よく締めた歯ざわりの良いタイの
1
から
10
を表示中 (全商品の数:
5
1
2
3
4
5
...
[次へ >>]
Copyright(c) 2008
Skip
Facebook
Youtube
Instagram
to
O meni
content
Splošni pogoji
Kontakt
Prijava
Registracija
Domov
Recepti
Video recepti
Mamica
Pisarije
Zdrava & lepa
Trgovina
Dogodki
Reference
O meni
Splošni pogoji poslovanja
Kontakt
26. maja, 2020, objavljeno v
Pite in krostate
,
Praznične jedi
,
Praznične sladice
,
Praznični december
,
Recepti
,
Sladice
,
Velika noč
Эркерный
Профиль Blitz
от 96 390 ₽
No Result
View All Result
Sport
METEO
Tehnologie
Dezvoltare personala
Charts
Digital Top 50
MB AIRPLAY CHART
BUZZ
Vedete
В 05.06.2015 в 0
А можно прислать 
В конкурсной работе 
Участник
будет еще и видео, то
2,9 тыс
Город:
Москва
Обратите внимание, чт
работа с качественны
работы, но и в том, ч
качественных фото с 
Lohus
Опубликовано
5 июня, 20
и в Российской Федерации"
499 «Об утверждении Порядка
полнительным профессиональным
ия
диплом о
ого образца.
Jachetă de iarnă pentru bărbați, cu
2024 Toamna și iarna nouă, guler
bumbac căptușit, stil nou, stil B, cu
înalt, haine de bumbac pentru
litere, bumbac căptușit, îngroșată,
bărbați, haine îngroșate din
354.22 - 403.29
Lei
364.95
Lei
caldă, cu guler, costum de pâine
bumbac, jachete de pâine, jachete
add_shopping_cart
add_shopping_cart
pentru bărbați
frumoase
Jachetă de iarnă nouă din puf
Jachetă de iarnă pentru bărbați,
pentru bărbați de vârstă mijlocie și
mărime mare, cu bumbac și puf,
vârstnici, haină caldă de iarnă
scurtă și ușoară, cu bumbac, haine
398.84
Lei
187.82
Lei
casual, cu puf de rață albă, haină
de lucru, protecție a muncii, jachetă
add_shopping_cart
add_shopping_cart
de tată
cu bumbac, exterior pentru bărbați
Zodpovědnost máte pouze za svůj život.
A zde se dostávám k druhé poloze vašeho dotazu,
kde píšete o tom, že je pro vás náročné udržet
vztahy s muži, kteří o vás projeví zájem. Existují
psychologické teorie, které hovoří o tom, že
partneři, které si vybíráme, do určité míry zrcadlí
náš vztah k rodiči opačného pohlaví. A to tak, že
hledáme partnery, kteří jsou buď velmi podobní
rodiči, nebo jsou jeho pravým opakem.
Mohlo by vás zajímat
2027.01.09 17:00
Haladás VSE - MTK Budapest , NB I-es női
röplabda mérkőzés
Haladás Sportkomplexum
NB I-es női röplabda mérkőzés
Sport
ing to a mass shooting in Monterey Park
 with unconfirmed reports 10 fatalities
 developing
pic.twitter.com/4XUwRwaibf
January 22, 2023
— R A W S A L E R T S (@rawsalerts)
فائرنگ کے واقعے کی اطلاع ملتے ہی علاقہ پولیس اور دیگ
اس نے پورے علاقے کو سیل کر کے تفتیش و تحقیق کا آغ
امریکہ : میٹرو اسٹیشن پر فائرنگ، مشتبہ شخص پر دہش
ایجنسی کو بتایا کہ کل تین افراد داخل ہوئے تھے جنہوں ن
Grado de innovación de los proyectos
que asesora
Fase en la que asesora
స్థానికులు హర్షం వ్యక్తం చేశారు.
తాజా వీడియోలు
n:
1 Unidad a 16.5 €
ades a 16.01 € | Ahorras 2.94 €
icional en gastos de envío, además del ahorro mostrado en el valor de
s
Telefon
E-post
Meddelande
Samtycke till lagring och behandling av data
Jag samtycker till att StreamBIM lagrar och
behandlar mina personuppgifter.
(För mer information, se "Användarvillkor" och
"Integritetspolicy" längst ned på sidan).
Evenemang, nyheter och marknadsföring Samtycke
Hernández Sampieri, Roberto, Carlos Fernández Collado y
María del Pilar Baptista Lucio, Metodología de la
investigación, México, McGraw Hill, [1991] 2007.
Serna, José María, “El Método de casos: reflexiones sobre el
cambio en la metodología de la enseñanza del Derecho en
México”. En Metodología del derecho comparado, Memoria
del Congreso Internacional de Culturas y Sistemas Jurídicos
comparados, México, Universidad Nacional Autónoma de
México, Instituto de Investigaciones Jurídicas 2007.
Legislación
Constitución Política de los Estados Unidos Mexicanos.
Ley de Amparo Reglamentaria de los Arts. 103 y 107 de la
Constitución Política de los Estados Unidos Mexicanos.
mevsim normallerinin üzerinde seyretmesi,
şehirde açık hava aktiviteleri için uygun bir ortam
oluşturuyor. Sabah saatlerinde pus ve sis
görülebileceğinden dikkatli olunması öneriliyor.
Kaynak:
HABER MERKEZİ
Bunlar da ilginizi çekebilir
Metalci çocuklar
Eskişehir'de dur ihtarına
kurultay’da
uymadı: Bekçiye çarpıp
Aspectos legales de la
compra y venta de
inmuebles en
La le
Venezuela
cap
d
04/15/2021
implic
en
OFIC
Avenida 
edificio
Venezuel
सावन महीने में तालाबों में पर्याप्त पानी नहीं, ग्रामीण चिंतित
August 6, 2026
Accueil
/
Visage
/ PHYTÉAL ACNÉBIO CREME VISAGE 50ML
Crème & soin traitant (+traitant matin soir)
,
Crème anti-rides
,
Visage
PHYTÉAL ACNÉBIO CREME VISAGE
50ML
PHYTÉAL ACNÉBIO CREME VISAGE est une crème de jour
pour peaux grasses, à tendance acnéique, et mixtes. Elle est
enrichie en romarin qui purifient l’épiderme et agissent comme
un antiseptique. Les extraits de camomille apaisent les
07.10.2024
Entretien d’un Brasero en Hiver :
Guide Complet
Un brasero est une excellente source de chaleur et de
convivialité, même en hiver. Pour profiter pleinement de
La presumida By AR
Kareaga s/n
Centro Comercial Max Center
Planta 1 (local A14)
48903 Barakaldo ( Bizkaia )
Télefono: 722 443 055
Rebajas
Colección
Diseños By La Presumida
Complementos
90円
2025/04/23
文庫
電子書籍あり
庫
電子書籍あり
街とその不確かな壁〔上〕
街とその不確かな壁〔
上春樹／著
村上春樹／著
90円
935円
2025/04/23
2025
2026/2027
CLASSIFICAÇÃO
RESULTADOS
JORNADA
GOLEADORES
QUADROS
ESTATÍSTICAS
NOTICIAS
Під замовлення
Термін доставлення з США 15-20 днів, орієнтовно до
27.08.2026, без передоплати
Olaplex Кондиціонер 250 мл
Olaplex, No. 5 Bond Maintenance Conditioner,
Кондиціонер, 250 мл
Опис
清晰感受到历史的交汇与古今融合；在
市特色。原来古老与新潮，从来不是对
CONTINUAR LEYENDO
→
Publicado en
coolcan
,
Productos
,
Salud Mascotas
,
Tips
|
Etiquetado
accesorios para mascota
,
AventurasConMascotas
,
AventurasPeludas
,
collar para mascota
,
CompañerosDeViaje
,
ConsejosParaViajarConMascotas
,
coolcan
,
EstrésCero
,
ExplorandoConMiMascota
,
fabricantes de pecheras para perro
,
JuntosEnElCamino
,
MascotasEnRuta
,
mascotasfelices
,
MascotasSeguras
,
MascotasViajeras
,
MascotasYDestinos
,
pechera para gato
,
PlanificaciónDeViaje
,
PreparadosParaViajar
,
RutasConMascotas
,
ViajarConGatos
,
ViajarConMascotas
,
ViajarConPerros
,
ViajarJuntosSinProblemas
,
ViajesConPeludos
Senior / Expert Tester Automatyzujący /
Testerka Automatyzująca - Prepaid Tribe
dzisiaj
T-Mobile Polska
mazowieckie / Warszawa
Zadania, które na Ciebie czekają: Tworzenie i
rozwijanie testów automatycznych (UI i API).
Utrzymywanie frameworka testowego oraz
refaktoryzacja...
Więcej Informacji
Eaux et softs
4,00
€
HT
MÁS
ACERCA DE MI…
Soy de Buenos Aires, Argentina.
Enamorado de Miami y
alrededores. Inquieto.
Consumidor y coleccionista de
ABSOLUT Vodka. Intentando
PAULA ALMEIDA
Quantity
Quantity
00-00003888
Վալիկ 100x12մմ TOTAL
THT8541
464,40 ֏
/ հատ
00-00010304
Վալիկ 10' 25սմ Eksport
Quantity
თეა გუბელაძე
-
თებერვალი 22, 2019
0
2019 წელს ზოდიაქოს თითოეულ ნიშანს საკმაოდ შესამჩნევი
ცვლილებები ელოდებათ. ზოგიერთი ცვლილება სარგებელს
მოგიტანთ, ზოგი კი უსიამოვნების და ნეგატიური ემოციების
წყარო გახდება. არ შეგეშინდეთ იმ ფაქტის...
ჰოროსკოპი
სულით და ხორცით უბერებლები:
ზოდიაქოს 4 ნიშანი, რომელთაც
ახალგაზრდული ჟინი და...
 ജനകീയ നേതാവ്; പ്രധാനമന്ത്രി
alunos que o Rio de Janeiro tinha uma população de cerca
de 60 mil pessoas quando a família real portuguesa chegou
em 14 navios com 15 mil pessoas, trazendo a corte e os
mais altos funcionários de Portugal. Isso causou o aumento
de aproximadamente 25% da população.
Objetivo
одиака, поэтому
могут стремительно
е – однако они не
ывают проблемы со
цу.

•••••

Instructions to follow = The answer must consist of every line from the listing above that includes the word "röplabda".

Solution =
röplabda mérkőzés
NB I-es női röplabda mérkőzés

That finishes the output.